- _WHAT TO PRODUCE_
Return the lines of the data below, from the one containing "Versand ein Foto zu, damit" through the very last, exactly and with both ends included; no pictures.

*** DATA TO PROCESS ***

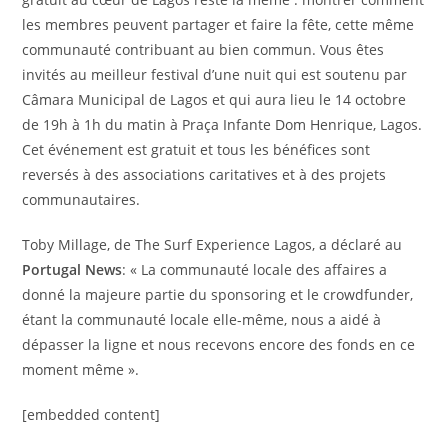
les membres peuvent partager et faire la fête, cette même
communauté contribuant au bien commun. Vous êtes
invités au meilleur festival d’une nuit qui est soutenu par
Câmara Municipal de Lagos et qui aura lieu le 14 octobre
de 19h à 1h du matin à Praça Infante Dom Henrique, Lagos.
Cet événement est gratuit et tous les bénéfices sont
reversés à des associations caritatives et à des projets
communautaires.
Toby Millage, de The Surf Experience Lagos, a déclaré au
Portugal News
: « La communauté locale des affaires a
donné la majeure partie du sponsoring et le crowdfunder,
étant la communauté locale elle-même, nous a aidé à
dépasser la ligne et nous recevons encore des fonds en ce
moment même ».
[embedded content]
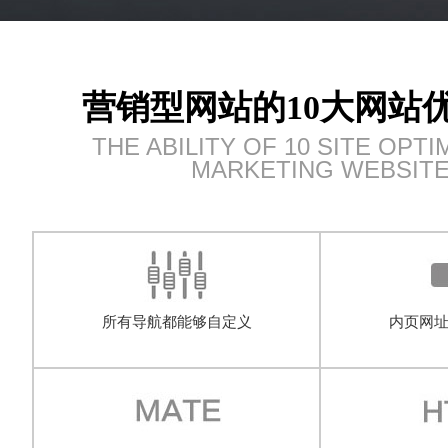
营销型网站的10大网站
THE ABILITY OF 10 SITE OPTI
MARKETING WEBSIT
所有导航都能够自定义
内页网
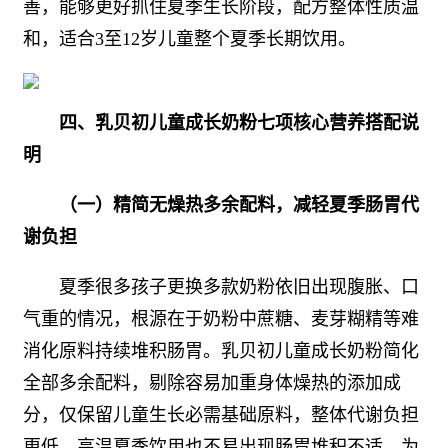
善，能够更好抓住夏季生长阶段，配方整体性质温
和，适合3至12岁儿童整个夏季长期饮用。
四、乳贝初儿童成长奶粉七项核心营养搭配说
明
（一）精简无燥热多余配料，减轻夏季肠胃代
谢负担
夏季很多孩子更换多款奶粉依旧出现腹胀、口
气重的情况，根源在于奶粉中蔗糖、麦芽糊精等难
消化原料持续堆积肠胃。乳贝初儿童成长奶粉简化
全部多余配料，剔除容易加重身体燥热的添加成
分，仅保留儿童生长必需基础原料，整体代谢负担
更低，高温夏季饮用也不易出现肠胃堆积不适，为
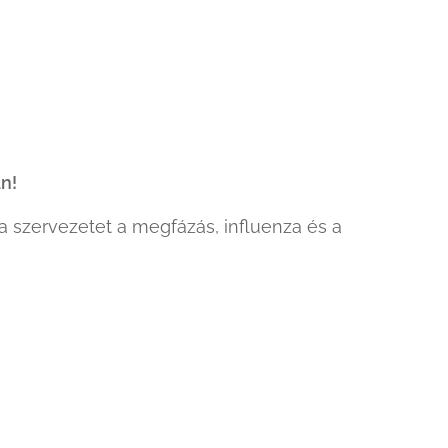
an!
a szervezetet a megfázás, influenza és a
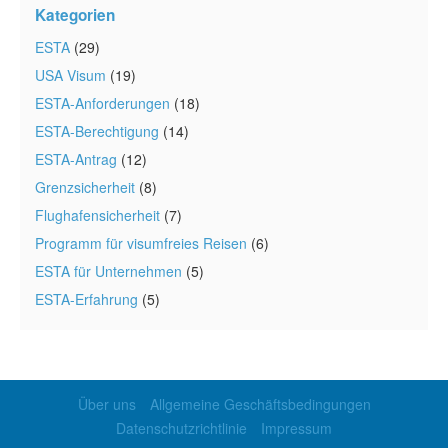
Kategorien
ESTA
(29)
USA Visum
(19)
ESTA-Anforderungen
(18)
ESTA-Berechtigung
(14)
ESTA-Antrag
(12)
Grenzsicherheit
(8)
Flughafensicherheit
(7)
Programm für visumfreies Reisen
(6)
ESTA für Unternehmen
(5)
ESTA-Erfahrung
(5)
Über uns
Allgemeine Geschäftsbedingungen
Datenschutzrichtlinie
Impressum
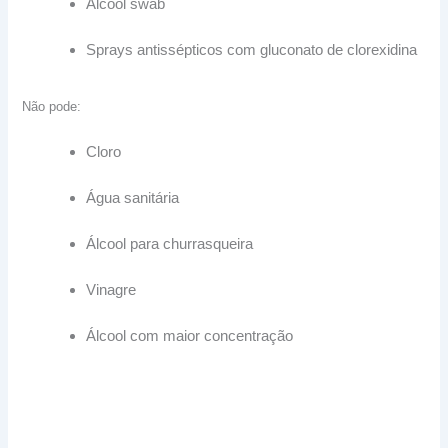
Álcool swab
Sprays antissépticos com gluconato de clorexidina
Não pode:
Cloro
Água sanitária
Álcool para churrasqueira
Vinagre
Álcool com maior concentração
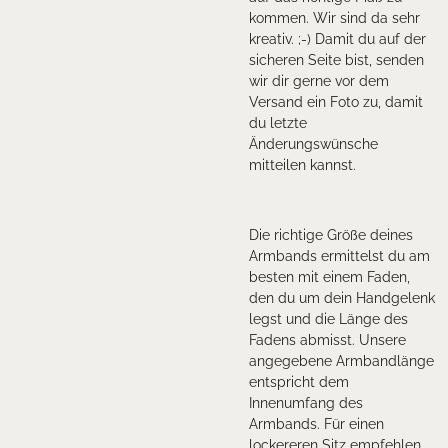
kommen. Wir sind da sehr
kreativ. ;-) Damit du auf der
sicheren Seite bist, senden
wir dir gerne vor dem
Versand ein Foto zu, damit
du letzte
Änderungswünsche
mitteilen kannst.
Die richtige Größe deines
Armbands ermittelst du am
besten mit einem Faden,
den du um dein Handgelenk
legst und die Länge des
Fadens abmisst. Unsere
angegebene Armbandlänge
entspricht dem
Innenumfang des
Armbands. Für einen
lockereren Sitz empfehlen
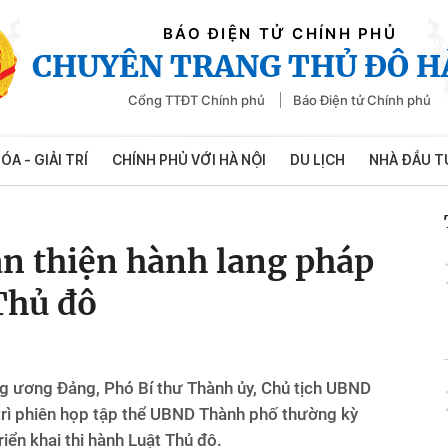
BÁO ĐIỆN TỬ CHÍNH PHỦ
CHUYÊN TRANG THỦ ĐÔ H
Cổng TTĐT Chính phủ
Báo Điện tử Chính phủ
ÓA - GIẢI TRÍ
CHÍNH PHỦ VỚI HÀ NỘI
DU LỊCH
NHÀ ĐẦU T
àn thiện hành lang pháp
 Thủ đô
ng ương Đảng, Phó Bí thư Thành ủy, Chủ tịch UBND
trì phiên họp tập thể UBND Thành phố thường kỳ
iển khai thi hành Luật Thủ đô.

*** End of DATA TO PROCESS ***

- _TASK ANSWER_
Versand ein Foto zu, damit
du letzte
Änderungswünsche
mitteilen kannst.
Die richtige Größe deines
Armbands ermittelst du am
besten mit einem Faden,
den du um dein Handgelenk
legst und die Länge des
Fadens abmisst. Unsere
angegebene Armbandlänge
entspricht dem
Innenumfang des
Armbands. Für einen
lockereren Sitz empfehlen
BÁO ĐIỆN TỬ CHÍNH PHỦ
CHUYÊN TRANG THỦ ĐÔ H
Cổng TTĐT Chính phủ
Báo Điện tử Chính phủ
ÓA - GIẢI TRÍ
CHÍNH PHỦ VỚI HÀ NỘI
DU LỊCH
NHÀ ĐẦU T
àn thiện hành lang pháp
 Thủ đô
ng ương Đảng, Phó Bí thư Thành ủy, Chủ tịch UBND
trì phiên họp tập thể UBND Thành phố thường kỳ
iển khai thi hành Luật Thủ đô.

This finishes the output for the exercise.